Dentex is a genus of marine ray-finned fishes belonging to the family Sparidae, which includes the seabreams and porgies. The fishes in this genus are found in the eastern Atlantic Ocean and the eastern Indian and Western Pacific Oceans.

==Taxonomy==
Dentex was first proposed as a genus by the French zoologist Georges Cuvier in 1814, Sparus dentex was the type species by absolute tautonymy. S. dentex had been described in 1758 by Carl Linnaeus in the 10th Edition of his Systema Naturae from the Mediterranean Sea. The five Indo-Pacific species form a species complex called the Dentex hypselosomus species complex but have not been separated into their own genus. This genus is placed in the family Sparidae within the order Spariformes by the 5th edition of Fishes of the World.

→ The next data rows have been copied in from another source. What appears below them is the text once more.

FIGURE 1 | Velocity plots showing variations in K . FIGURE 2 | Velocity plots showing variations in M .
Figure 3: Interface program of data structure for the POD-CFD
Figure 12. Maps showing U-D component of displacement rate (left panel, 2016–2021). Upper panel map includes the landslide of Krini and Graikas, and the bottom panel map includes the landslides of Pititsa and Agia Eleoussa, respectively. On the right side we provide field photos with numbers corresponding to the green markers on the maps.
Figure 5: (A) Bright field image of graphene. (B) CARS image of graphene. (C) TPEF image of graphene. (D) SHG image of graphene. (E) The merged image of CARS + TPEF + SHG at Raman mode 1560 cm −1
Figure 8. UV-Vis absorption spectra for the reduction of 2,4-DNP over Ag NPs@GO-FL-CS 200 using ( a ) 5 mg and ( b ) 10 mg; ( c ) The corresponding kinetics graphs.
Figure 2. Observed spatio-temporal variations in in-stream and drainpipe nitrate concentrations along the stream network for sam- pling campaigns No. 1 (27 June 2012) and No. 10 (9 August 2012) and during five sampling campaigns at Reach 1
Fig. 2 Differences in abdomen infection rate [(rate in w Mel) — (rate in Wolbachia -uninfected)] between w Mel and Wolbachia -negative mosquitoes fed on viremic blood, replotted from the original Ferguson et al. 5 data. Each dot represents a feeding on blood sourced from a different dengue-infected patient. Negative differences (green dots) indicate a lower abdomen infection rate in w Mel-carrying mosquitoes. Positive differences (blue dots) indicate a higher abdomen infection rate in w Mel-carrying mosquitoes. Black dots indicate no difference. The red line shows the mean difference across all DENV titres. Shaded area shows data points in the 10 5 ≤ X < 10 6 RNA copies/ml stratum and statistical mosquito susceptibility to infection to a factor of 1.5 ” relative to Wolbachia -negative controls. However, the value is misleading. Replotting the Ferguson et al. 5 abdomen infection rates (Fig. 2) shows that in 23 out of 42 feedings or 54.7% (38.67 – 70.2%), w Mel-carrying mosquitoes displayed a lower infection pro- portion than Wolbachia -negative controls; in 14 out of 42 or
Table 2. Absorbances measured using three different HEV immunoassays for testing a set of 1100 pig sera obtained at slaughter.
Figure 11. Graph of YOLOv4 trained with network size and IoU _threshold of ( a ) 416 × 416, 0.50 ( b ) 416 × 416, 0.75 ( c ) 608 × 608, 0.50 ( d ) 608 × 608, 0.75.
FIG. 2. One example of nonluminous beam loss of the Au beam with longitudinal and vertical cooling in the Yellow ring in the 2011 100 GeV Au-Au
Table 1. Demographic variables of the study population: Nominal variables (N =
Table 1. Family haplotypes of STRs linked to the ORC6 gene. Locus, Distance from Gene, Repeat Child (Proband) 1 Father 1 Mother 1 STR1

Some authorities classify this genus in the subfamily Denticinae, but the 5th edition of Fishes of the World does not recognise subfamilies within the Sparidae.

==Etymology==
Dentex means "with large teeth", is tautonymous with Linnaeus's Sparus dentex, and is a reference to the large teeth in both jaws.

==Species==
There are currently 14 recognized species in this genus:
- Dentex abei Iwatsuki, Akazaki & Taniguchi, 2007 (Yellowfin seabream)
- Dentex angolensis Poll & Maul, 1953 (Angolan dentex)
- Dentex barnardi Cadenat, 1970 (Barnard's dentex)
- Dentex canariensis Steindachner, 1881 (Canary dentex)
- Dentex carpenteri Iwatsuki, S. J. Newman & B. C. Russell, 2015 (Yellow snout seabream)
- Dentex congoensis Poll, 1954	(Congo dentex)
- Dentex dentex	(Linnaeus, 1758) (Common dentex)
- Dentex fourmanoiri Akazaki & Séret, 1999 (Fourmanoir's seabream)
- Dentex gibbosus (Rafinesque, 1810) (Pink dentex)
- Dentex hypselosomus Bleeker, 1854 (Yellowback seabream)
- Dentex macrophthalmus (Bloch, 1791) (Large-eye dentex)
- Dentex maroccanus Valenciennes, 1830 (Morocco dentex)
- Dentex spariformis J. D. Ogilby, 1910 (Saffronfin seabream)
The Eocene fossil species Dentex laekeniensis van Beneden, 1872 is generally placed in its own genus, Ctenodentex. Fossil specimens of modern Dentex are known from the Middle Miocene of the former Paratethys region, including in Hungary and Ukraine.

==Characteristics==
Dentex seabreams are characterised within the Sparidae by the possession of a series of sharp conical teeth in each jaw, 4 in the upper jaw and 6 in the lower jaw, These teeth are enlarged and canine-like and they have no molar-like teeth. The scales between the eyes extend to near a level with the front part of the orbit. The flange on the preoperculum is completely covered in scales. The largest species in the genus is the pink dentex (D. gibbosus) with a maximum published fork length of 106 cm while the smallest is D. fourmanoiri which has a maximum published standard length of 21.5 cm.

==Distribution==
Dentex sea breams are found in the Eastern Atlantic Ocean, from Europe to Namibia, and in the Eastern Indian and Western Pacific Ocean from Japan south to Australia.